No record states how Melchior entered the pen, but it doesn't seem likely he stopped to open a gate. Not Melchior. He jumped over the fence, and in jumping, somehow he bobbled his lance throw and missed the dog entirely. You can see the dog yipping and sidestepping and making tracks for the horizon, casting wounded looks over his shoulder. And here is where Melchior Diaz died. The record states that Melchior, somehow, "passed over" the lance. Did he fall from the horse? No one knows, but the lance managed to penetrate his gut and rip him open.
The desert ground must have seemed terribly hard as he hit it. As Melchior died (it took twenty gruesome days)on his stinking cot, he burned and howled. Flies settled in his entrails. Maybe the very dog that killed him drew near to sniff the rich meaty scent. The fallen angels of Desolation came out of the Cabeza Prieta, folded their hands over him, and smiled.
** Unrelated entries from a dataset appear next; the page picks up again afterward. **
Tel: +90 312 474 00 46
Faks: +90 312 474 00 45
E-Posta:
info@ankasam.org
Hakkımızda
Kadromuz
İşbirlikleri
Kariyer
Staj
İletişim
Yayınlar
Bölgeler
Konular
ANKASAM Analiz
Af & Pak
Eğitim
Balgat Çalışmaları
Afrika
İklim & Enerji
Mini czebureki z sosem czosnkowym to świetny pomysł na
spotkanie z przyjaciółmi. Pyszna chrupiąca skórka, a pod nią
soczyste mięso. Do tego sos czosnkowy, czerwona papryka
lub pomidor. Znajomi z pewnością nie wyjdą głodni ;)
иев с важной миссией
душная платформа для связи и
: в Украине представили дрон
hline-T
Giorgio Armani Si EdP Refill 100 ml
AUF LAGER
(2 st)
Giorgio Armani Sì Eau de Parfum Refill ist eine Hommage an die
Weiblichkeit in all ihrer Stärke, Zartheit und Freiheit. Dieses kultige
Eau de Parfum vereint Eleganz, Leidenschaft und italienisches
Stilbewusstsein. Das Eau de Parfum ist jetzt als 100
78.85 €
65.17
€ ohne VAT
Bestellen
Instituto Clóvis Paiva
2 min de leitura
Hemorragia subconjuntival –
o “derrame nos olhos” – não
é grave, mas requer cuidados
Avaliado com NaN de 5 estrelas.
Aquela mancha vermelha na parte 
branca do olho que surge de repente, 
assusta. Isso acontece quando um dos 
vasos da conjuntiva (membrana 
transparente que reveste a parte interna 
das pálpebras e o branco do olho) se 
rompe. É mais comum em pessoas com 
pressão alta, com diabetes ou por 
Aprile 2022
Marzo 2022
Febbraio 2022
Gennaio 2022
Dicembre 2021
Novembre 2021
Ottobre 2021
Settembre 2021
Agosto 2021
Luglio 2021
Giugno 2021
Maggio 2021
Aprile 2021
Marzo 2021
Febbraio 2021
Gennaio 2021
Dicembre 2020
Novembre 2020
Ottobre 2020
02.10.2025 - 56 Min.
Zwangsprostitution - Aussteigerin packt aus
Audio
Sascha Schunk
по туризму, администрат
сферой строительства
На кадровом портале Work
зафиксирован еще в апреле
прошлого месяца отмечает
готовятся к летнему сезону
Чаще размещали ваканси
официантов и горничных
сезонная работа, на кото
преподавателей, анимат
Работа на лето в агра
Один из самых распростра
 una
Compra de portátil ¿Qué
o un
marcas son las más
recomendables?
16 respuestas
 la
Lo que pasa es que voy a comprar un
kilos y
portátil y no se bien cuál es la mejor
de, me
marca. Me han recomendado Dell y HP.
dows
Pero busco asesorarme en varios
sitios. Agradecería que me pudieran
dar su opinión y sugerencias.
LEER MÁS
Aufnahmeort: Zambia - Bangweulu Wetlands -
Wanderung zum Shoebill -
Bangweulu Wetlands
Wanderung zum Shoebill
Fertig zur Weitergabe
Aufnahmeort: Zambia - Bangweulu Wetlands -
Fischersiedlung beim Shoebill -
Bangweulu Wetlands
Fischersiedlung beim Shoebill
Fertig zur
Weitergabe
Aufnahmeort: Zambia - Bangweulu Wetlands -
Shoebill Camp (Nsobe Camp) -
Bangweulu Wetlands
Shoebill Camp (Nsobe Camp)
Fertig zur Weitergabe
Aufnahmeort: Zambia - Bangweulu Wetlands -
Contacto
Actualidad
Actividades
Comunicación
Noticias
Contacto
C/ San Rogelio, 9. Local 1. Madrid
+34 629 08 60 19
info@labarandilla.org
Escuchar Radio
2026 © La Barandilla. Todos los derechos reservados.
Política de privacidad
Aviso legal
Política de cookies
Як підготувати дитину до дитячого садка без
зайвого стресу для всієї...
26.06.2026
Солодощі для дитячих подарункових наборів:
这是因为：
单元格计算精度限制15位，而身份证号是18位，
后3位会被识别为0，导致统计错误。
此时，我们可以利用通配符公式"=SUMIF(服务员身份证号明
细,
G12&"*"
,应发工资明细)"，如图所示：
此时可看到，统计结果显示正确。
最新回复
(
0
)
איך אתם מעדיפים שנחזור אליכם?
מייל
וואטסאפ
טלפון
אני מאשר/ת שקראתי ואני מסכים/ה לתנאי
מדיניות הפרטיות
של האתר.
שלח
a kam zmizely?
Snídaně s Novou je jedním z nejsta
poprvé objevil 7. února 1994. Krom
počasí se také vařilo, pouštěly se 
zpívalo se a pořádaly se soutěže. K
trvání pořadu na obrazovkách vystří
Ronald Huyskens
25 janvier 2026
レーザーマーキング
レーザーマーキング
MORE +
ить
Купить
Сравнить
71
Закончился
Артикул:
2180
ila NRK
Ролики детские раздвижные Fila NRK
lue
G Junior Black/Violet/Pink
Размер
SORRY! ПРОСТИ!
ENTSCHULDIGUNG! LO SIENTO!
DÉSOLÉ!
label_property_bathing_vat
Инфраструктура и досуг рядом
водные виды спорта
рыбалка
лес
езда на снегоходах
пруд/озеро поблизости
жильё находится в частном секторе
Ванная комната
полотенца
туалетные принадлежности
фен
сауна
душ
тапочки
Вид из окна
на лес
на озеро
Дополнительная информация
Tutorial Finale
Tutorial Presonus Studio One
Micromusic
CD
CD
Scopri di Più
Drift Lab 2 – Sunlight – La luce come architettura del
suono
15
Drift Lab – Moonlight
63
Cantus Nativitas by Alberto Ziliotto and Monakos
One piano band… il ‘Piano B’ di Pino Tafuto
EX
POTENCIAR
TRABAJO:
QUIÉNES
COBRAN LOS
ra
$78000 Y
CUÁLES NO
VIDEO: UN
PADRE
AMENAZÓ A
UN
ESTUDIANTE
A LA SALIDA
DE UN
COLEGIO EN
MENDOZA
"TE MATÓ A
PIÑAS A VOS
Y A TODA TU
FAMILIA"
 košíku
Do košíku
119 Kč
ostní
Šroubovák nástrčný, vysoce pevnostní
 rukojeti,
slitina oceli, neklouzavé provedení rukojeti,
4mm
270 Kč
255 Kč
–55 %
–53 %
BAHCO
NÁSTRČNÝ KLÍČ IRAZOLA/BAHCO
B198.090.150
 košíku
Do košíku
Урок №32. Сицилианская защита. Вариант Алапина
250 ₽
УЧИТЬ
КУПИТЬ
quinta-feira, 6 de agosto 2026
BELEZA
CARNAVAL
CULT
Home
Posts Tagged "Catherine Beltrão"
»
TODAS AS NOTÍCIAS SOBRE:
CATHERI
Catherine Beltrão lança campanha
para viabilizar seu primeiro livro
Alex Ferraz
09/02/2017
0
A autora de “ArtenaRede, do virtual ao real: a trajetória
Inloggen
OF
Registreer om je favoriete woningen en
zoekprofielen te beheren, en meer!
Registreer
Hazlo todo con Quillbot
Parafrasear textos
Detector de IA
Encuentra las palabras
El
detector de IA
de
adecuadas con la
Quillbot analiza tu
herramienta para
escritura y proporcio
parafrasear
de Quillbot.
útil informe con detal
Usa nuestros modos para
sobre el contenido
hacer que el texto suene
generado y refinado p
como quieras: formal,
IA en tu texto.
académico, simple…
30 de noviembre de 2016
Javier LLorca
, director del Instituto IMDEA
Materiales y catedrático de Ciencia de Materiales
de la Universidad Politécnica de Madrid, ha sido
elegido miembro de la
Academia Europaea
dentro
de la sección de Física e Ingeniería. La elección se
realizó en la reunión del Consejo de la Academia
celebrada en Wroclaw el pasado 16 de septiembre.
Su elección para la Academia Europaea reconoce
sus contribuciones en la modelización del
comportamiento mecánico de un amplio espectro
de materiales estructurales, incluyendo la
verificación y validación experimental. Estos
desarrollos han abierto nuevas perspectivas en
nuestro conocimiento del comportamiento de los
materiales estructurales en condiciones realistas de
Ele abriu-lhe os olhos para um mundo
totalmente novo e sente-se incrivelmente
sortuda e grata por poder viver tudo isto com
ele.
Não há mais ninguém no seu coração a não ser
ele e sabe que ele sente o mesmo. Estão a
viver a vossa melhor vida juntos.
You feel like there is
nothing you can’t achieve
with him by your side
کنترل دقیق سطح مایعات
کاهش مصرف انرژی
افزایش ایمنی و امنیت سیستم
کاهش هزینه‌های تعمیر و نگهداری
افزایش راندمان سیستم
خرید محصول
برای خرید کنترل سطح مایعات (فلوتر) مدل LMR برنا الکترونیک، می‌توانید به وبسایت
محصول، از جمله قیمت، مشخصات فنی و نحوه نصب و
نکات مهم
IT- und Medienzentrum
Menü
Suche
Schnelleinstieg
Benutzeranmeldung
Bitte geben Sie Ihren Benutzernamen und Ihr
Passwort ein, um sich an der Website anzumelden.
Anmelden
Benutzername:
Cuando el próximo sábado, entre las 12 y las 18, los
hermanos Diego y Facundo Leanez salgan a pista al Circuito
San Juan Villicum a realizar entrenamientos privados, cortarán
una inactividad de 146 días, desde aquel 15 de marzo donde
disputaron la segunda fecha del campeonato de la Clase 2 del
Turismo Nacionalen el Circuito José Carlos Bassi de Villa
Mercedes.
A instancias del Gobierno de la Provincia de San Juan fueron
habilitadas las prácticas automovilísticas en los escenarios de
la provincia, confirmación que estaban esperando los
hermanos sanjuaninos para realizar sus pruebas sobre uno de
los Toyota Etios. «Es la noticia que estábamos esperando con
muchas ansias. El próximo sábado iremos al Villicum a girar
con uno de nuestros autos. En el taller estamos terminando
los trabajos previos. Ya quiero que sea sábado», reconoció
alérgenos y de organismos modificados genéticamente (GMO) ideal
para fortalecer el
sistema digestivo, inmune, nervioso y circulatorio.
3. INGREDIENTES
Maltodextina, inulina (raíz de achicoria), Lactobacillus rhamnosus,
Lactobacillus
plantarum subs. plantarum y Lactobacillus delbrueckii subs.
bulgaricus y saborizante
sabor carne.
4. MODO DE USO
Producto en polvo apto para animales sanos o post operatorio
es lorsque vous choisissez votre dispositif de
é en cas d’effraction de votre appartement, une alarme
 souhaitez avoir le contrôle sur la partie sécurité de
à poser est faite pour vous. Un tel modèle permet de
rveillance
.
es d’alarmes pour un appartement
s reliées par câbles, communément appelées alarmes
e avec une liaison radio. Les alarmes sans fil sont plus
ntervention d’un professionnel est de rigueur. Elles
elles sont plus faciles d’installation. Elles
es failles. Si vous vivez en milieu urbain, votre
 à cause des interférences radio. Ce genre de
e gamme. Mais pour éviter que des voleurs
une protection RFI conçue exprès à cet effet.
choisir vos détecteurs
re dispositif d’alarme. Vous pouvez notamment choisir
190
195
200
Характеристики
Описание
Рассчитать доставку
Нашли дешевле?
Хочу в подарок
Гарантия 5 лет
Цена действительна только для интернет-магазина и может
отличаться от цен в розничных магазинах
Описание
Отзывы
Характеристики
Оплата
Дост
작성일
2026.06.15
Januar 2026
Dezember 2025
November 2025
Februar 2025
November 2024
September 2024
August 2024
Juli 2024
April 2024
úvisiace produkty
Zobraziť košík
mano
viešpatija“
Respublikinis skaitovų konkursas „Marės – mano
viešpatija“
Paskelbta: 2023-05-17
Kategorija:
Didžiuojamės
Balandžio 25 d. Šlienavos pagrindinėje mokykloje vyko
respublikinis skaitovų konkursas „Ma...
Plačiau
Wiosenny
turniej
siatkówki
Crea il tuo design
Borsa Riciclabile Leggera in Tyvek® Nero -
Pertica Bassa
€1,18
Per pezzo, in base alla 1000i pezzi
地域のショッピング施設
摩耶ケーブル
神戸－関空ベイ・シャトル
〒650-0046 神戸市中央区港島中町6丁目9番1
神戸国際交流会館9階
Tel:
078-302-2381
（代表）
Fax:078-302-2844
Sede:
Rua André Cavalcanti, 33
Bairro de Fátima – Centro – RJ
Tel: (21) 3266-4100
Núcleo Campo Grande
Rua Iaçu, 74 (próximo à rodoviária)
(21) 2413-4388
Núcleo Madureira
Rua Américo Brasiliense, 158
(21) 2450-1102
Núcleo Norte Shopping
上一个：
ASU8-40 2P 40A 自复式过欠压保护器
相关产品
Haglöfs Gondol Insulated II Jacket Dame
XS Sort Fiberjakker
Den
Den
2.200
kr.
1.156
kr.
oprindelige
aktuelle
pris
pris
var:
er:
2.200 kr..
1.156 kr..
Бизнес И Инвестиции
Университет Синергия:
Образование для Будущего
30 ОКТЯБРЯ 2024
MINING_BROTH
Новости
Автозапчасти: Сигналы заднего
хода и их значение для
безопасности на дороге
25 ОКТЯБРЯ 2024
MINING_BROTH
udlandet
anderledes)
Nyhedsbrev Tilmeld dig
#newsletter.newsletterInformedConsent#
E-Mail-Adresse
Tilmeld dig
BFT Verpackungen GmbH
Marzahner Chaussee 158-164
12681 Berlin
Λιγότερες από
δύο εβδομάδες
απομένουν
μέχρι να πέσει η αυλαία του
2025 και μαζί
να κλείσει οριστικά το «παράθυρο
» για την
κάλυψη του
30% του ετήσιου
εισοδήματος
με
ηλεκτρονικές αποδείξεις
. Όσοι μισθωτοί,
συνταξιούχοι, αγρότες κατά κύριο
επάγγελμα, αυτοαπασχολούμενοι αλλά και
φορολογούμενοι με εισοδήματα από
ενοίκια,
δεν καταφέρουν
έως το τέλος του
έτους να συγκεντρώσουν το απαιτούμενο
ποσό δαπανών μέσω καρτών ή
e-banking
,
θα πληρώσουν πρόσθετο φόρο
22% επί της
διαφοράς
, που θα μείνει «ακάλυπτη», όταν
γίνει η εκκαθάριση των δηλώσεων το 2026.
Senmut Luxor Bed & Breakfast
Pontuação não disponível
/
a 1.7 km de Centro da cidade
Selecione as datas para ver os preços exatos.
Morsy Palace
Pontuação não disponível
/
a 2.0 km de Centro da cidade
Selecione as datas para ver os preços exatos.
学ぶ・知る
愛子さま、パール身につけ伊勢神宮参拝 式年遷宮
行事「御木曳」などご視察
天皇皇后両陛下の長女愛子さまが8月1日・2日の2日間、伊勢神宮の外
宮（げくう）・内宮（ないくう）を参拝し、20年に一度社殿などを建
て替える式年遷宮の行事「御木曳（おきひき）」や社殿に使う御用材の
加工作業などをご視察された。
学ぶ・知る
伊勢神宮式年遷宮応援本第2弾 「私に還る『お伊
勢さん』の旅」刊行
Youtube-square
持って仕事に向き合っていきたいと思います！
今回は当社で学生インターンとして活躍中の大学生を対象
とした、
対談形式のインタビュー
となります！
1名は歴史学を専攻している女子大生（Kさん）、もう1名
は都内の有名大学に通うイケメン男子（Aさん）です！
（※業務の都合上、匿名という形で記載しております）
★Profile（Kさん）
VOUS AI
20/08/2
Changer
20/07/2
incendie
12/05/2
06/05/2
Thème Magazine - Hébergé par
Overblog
The land had been haunted before Melchior died, and it remained haunted afterward; 150 years after his death, Catholic apparitions plagued the tribes. Various peoples had alarming encounters with meddlesome white women who flew above their heads. In the lands of the O'Odham, a white woman bearing a cross came drifting down the Devil's Highway itself. The warriors who saw her immediately did the only practical thing they could: they filled her with arrows. They said she refused to die. Kept on flying.